Employment Law Cases

Reasonableness of warnings

Fallahi vTWI Ltd

A tribunal did not need to ‘look behind’ a final written warning to consider its fairness.


Mr Fallahi worked for TWI as Senior Project Leader. TWI raised concerns about his performance which were initially dealt with via informal performance management and the setting of objectives and targets to be met over the following 12 months. However, before the first deadline arrived, Mr Fallahi’s manager felt there was a lack of progress and so a formal capability hearing was called, at which point a final written warning was issued. As part of the warning, a three-month review period, with objectives and targets, was set out. However, after only two months, Mr Fallahi was nowhere near meeting his objectives. TWI and Mr Fallahi subsequently began settlement negotiations and Mr Fallahi stayed off work sick. No settlement was agreed and a capability meeting was held. Mr Fallahi was dismissed on capability grounds in his absence. Mr Fallahi brought an unfair dismissal claim.

The tribunal dismissed the claim, stating that Mr Fallahi’s dismissal fell within the band of reasonable responses.

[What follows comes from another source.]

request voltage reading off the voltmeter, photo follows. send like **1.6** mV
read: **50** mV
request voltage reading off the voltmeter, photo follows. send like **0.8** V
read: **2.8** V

Mr Fallahi argued that TWI’s sudden use of a final written warning wasn’t appropriate and he wanted the tribunal to explore TWI’s motives for taking such a step. However the tribunal said that it was not for it to look behind a final written warning if it is concluded that the written warning was issued in good faith and was not ‘manifestly inappropriate’ (which it did). Mr Fallahi appealed.

EAT decision

The appeal was dismissed.

There is a limited scope for going behind a final written warning when considering fairness. A tribunal is required to judge the reasonableness of the dismissal, and not the reasonableness or appropriateness of the final warning. The warning was only one relevant factor.

In some conduct cases, said the EAT, a final warning can leave an employee ‘hanging by a thread’ (leaving them at risk of dismissal for misconduct which may be unconnected to the misconduct resulting in the final written warning in the first place). In such cases, the ‘validity’ of the final warning will be critical. But this was not such a case.

The EAT highlighted that concerns with Mr Fallahi’s performance were long standing and TWI’s capability procedure allowed it to go straight to final written warnings and that doing so was reasonable in this case. The procedural flaws Mr Fallahi had drawn on did not make the overall handling of the matter unfair, nor did it make the final decision to dismiss unfair.

Link to judgment: https://www.bailii.org/uk/cases/UKEAT/2021/000110_19_1708.html


Tribunals will not seek to look behind warnings at an employer’s motives unless the issuing of the warning itself is clearly inappropriate. The decision also reminds employers to ensure that a fair dismissal process is followed. Where poor performance is at issue, this will normally involve giving more than one warning before dismissal, and it will generally only be reasonable to move straight to a final written warning where it is sufficiently serious.